(WHAT THIS TASK INVOLVES)
Copy each entry verbatim, excluding its images.

Saved entries
============================================================

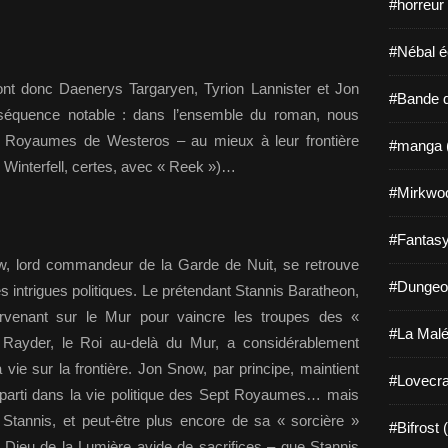
#horreur
#Nébal é
nt donc Daenerys Targaryen, Tyrion Lannister et Jon
#Bande d
équence notable : dans l’ensemble du roman, nous
 Royaumes de Westeros – au mieux à leur frontière
#manga 
u Winterfell, certes, avec « Reek »)…
#Mirkwo
#Fantasy
, lord commandeur de la Garde de Nuit, se retrouve
#Dungeo
 intrigues politiques. Le prétendant Stannis Baratheon,
tervenant sur le Mur pour vaincre les troupes des «
#La Malé
yder, le Roi au-delà du Mur, a considérablement
 vie sur la frontière. Jon Snow, par principe, maintient
#Lovecra
parti dans la vie politique des Sept Royaumes… mais
 Stannis, et peut-être plus encore de sa « sorcière »
#Bifrost 
n Dieu de la Lumière avide de sacrifices – que Stannis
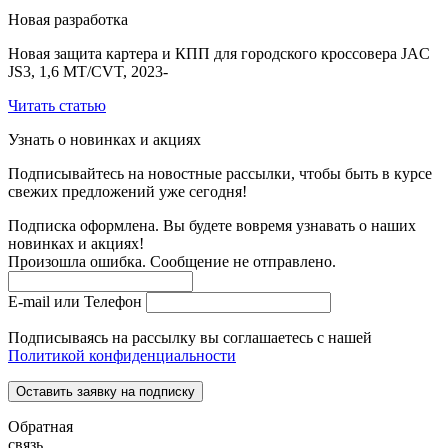
Новая разработка
Новая защита картера и КПП для городского кроссовера JAC
JS3, 1,6 MT/CVT, 2023-
Читать статью
Узнать о новинках и акциях
Подписывайтесь на новостные рассылки, чтобы быть в курсе
свежих предложений уже сегодня!
Подписка оформлена. Вы будете вовремя узнавать о наших
новинках и акциях!
Произошла ошибка. Сообщение не отправлено.
E-mail или Телефон
Подписываясь на рассылку вы соглашаетесь с нашей
Политикой конфиденциальности
Оставить заявку на подписку
Обратная
связь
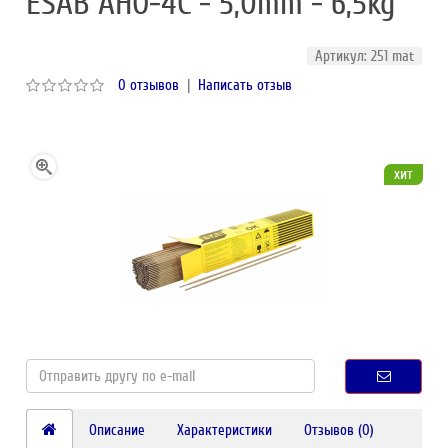
ESAB АНО-4С - 5,0mm - 6,5kg
Артикул: 251 mat
0 отзывов
|
Написать отзыв
хит
Описание
Характеристики
Отзывов (0)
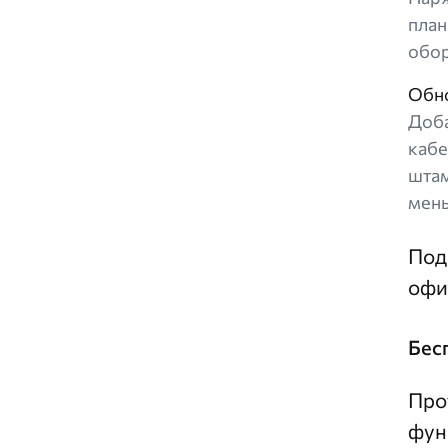
план
обор
Обн
Доба
кабе
штам
мень
Под
офи
Бес
Про
фун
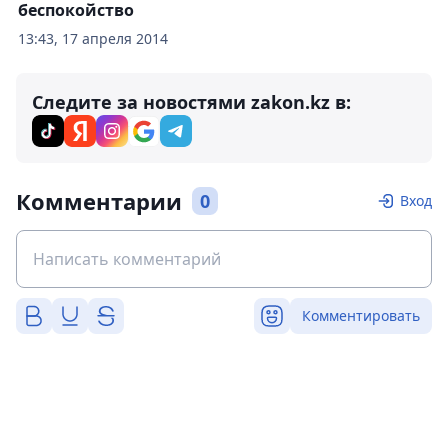
беспокойство
13:43, 17 апреля 2014
Следите за новостями zakon.kz в:
Комментарии
0
Вход
Комментировать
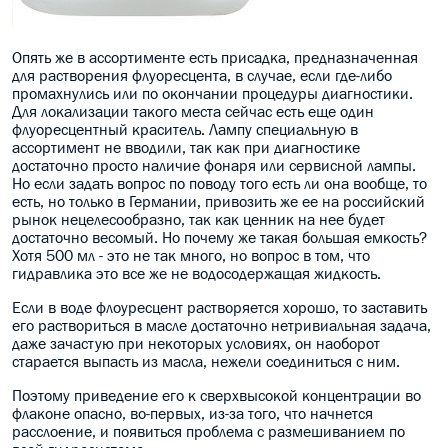
Опять же в ассортименте есть присадка, предназначенная
для растворения флуоресцента, в случае, если где-либо
промахнулись или по окончании процедуры диагностики.
Для локализации такого места сейчас есть еще один
флуоресцентный краситель. Лампу специальную в
ассортимент не вводили, так как при диагностике
достаточно просто наличие фонаря или сервисной лампы.
Но если задать вопрос по поводу того есть ли она вообще, то
есть, но только в Германии, привозить же ее на российский
рынок нецелесообразно, так как ценник на нее будет
достаточно весомый. Но почему же такая большая емкость?
Хотя 500 мл - это не так много, но вопрос в том, что
гидравлика это все же не водосодержащая жидкость.
Если в воде флоуресцент растворяется хорошо, то заставить
его раствориться в масле достаточно нетривиальная задача,
даже зачастую при некоторых условиях, он наоборот
старается выпасть из масла, нежели соединиться с ним.
Поэтому приведение его к сверхвысокой концентрации во
флаконе опасно, во-первых, из-за того, что начнется
расслоение, и появиться проблема с размешиванием по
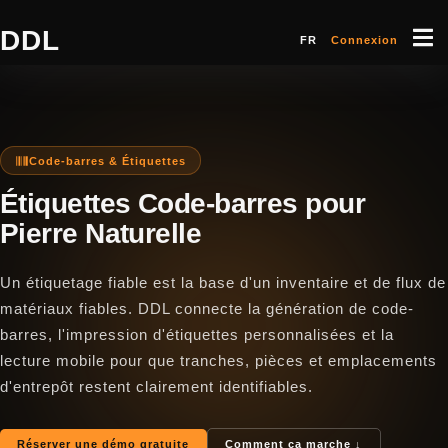
DDL
FR
Connexion
Code-barres & Étiquettes
Étiquettes Code-barres pour
Pierre Naturelle
Un étiquetage fiable est la base d'un inventaire et de flux de
matériaux fiables. DDL connecte la génération de code-
barres, l'impression d'étiquettes personnalisées et la
lecture mobile pour que tranches, pièces et emplacements
d'entrepôt restent clairement identifiables.
Réserver une démo gratuite
Comment ça marche ↓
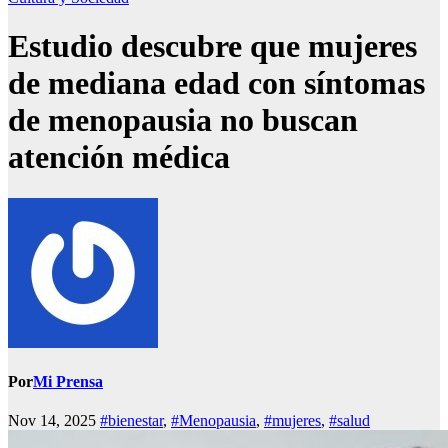
Estudio descubre que mujeres
de mediana edad con síntomas
de menopausia no buscan
atención médica
Por
Mi Prensa
Nov 14, 2025
#bienestar
,
#Menopausia
,
#mujeres
,
#salud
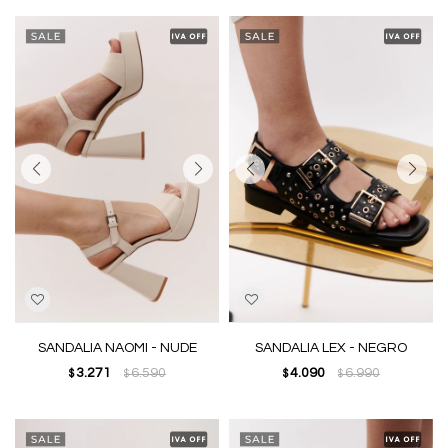
SANDALIA NAOMI - NUDE
SANDALIA LEX - NEGRO
3.271
6.590
4.090
6.990
$
$
$
$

============================================================

(WRITTEN RESPONSE)
#horreur
#Nébal é
nt donc Daenerys Targaryen, Tyrion Lannister et Jon
#Bande d
équence notable : dans l’ensemble du roman, nous
 Royaumes de Westeros – au mieux à leur frontière
#manga 
u Winterfell, certes, avec « Reek »)…
#Mirkwo
#Fantasy
, lord commandeur de la Garde de Nuit, se retrouve
#Dungeo
 intrigues politiques. Le prétendant Stannis Baratheon,
tervenant sur le Mur pour vaincre les troupes des «
#La Malé
yder, le Roi au-delà du Mur, a considérablement
 vie sur la frontière. Jon Snow, par principe, maintient
#Lovecra
parti dans la vie politique des Sept Royaumes… mais
 Stannis, et peut-être plus encore de sa « sorcière »
#Bifrost 
n Dieu de la Lumière avide de sacrifices – que Stannis
Новая разработка
Новая защита картера и КПП для городского кроссовера JAC
JS3, 1,6 MT/CVT, 2023-
Читать статью
Узнать о новинках и акциях
Подписывайтесь на новостные рассылки, чтобы быть в курсе
свежих предложений уже сегодня!
Подписка оформлена. Вы будете вовремя узнавать о наших
новинках и акциях!
Произошла ошибка. Сообщение не отправлено.
E-mail или Телефон
Подписываясь на рассылку вы соглашаетесь с нашей
Политикой конфиденциальности
Оставить заявку на подписку
Обратная
связь
ESAB АНО-4С - 5,0mm - 6,5kg
Артикул: 251 mat
0 отзывов
|
Написать отзыв
хит
Описание
Характеристики
Отзывов (0)
план
обор
Обн
Доба
кабе
штам
мень
Под
офи
Бес
Про
фун
беспокойство
13:43, 17 апреля 2014
Следите за новостями zakon.kz в:
Комментарии
0
Вход
Комментировать
Опять же в ассортименте есть присадка, предназначенная
для растворения флуоресцента, в случае, если где-либо
промахнулись или по окончании процедуры диагностики.
Для локализации такого места сейчас есть еще один
флуоресцентный краситель. Лампу специальную в
ассортимент не вводили, так как при диагностике
достаточно просто наличие фонаря или сервисной лампы.
Но если задать вопрос по поводу того есть ли она вообще, то
есть, но только в Германии, привозить же ее на российский
рынок нецелесообразно, так как ценник на нее будет
достаточно весомый. Но почему же такая большая емкость?
Хотя 500 мл - это не так много, но вопрос в том, что
гидравлика это все же не водосодержащая жидкость.
Если в воде флоуресцент растворяется хорошо, то заставить
его раствориться в масле достаточно нетривиальная задача,
даже зачастую при некоторых условиях, он наоборот
старается выпасть из масла, нежели соединиться с ним.
Поэтому приведение его к сверхвысокой концентрации во
флаконе опасно, во-первых, из-за того, что начнется
расслоение, и появиться проблема с размешиванием по
DDL
FR
Connexion
Code-barres & Étiquettes
Étiquettes Code-barres pour
Pierre Naturelle
Un étiquetage fiable est la base d'un inventaire et de flux de
matériaux fiables. DDL connecte la génération de code-
barres, l'impression d'étiquettes personnalisées et la
lecture mobile pour que tranches, pièces et emplacements
d'entrepôt restent clairement identifiables.
Réserver une démo gratuite
Comment ça marche ↓
Estudio descubre que mujeres
de mediana edad con síntomas
de menopausia no buscan
atención médica
Por
Mi Prensa
Nov 14, 2025
#bienestar
,
#Menopausia
,
#mujeres
,
#salud
SANDALIA NAOMI - NUDE
SANDALIA LEX - NEGRO
3.271
6.590
4.090
6.990
$
$
$
$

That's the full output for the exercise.